The alleyway was dark and smelled of cats and damp and blocked drains. The back door was locked with something more substantial than a bolt and the downstairs windows were protected with wrought iron bars.

None of this deterred Sam; on the contrary, secur­ity like this meant that there must have been something worth stealing in the house. A lock was an advert. It was a handwritten invitation in copperplate script. He looked up and grinned like a wolf. Of course the old miser had not gone to the expense of barring the upstairs windows. Sam would make him pay heavily for that piece of penny-pinching.

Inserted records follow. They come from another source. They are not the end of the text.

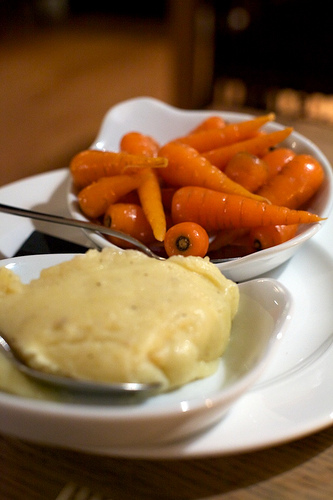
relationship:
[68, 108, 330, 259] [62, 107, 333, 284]
carrots in dish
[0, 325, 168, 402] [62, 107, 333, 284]
spoon in dish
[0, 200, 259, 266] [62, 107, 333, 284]
spoon in dish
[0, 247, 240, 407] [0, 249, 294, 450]
food in dish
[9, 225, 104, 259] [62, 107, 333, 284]
napkin under dish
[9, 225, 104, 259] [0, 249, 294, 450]
napkin under dish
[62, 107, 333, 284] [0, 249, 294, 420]
dish on top of dish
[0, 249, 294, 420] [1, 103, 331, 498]
dish on table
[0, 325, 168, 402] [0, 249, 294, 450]
spoon in dish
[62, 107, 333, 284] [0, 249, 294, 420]
dish on dish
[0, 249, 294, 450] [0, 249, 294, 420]
dish on dish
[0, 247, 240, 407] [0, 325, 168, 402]
food on spoon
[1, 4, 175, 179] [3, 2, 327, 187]
floor in background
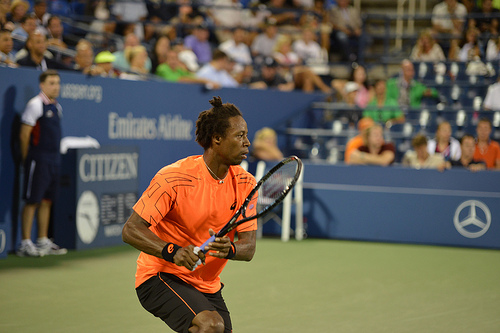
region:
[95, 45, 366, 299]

There was a bend in a drainpipe low enough for him to climb up on, and he helped Lizzie to follow. Ironically, the iron cage over the downstairs window allowed another firm foothold. From there it was an easy climb up the side of the house to the top of the wall that housed the alleyway door.

‘I don’t like it,’ said Lizzie with a whimper. ‘It’s too high . . .’


Shhh
, Lizzie,’ hissed Sam. ‘Don’t look down and you’ll be fine, honest. I’m just going to edge over there and get the window open. Hang on.’

Lizzie was not at all convinced.

‘Supposing there’s someone there, Sam.’

‘Stop worrying, Liz.’

He left her standing on the wall, clinging nervously to another drainpipe, and stepped on to where the pipe branched sideways to grab hold of the crumbling sill of the upstairs window. The drainpipe sagged under his weight and a shower of mortar fell to the yard below.

Sam tested the pipe and, feeling sure that it was going to hold firm, edged further up the slope of it, so that he could more easily raise himself up to see over the sill.

The stone was cold to the touch and the lead piping in his pocket clanged against the brickwork as he peered slowly over the top at the grimy window above.

The glass was so filthy, in fact, the image it grudgingly revealed was blurred and it took a moment for Sam to realise that Marley’s ghost was walking backwards, heading for the window, Scrooge ghostly visible through the spectre’s black topcoat, like something pickled in a jar.